Skip the pictures, please, and write out exactly every line from the one containing "Table 1. Input" through the end of the listing below.

■ DATA:
....................

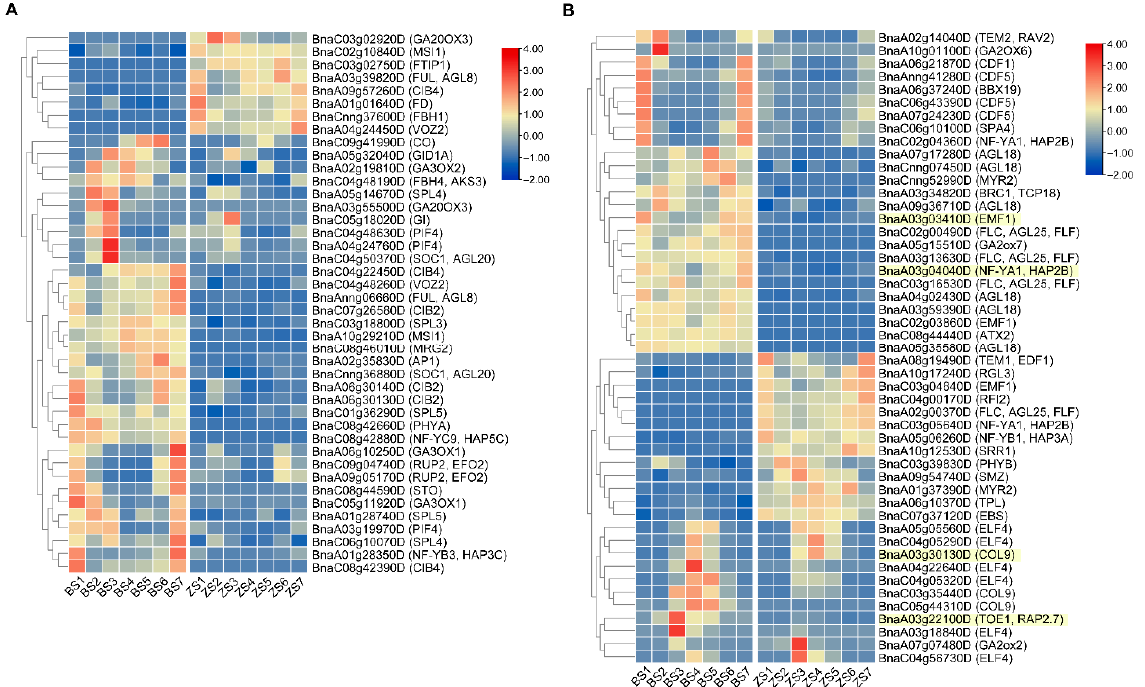
Figure 5. Heat maps of flowering-time genes differential expression in the photoperiod pathway. Positive and negative flowering-time regulators are indicated by ( A , B ), respectively. Gene names with yellow background are candidate genes in QTL intervals.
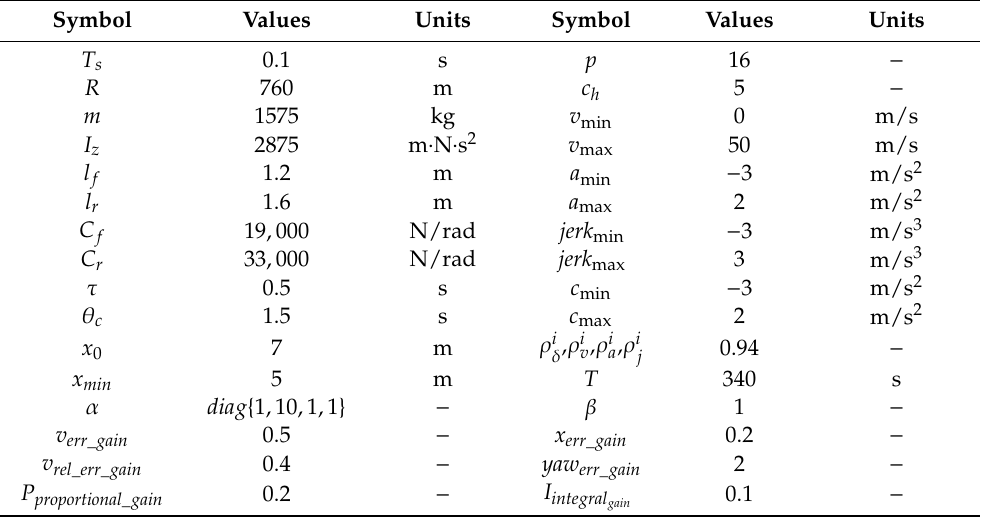
Table 1. Input parameters used in the simulation.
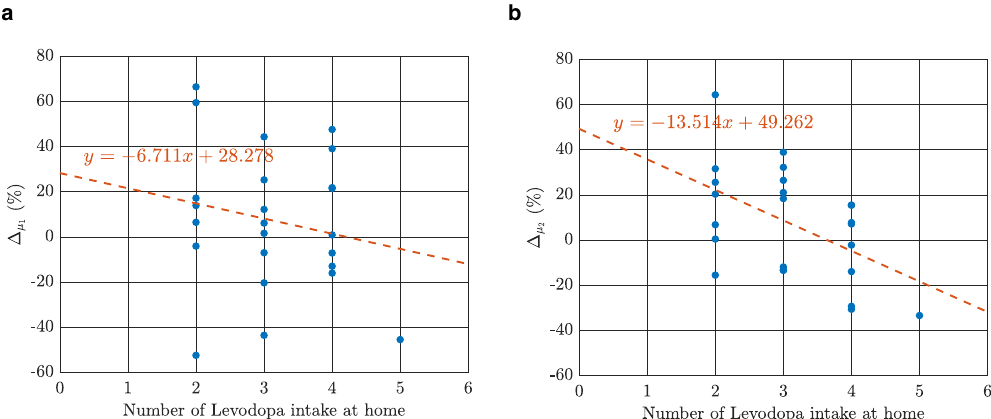
Fig. 5 The relationship between the number of medication doses taken during the interval of data recording in home assessment. This and ( b ) Δ μ linear relationship is shown for ( a ) Δ μ 1 2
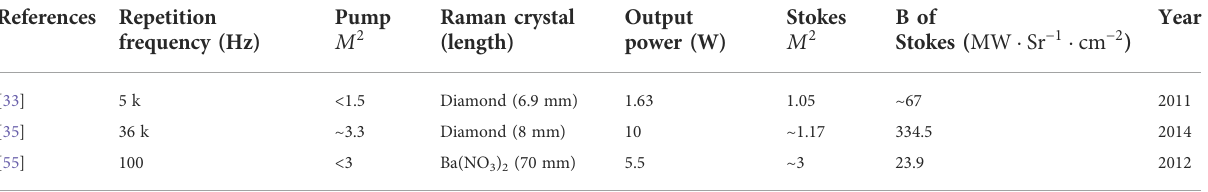
TABLE 5 The summary of brightness enhancement ns pulsed Raman lasers.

....................

■ TASK ANSWER:
Table 1. Input parameters used in the simulation.
Fig. 5 The relationship between the number of medication doses taken during the interval of data recording in home assessment. This and ( b ) Δ μ linear relationship is shown for ( a ) Δ μ 1 2
TABLE 5 The summary of brightness enhancement ns pulsed Raman lasers.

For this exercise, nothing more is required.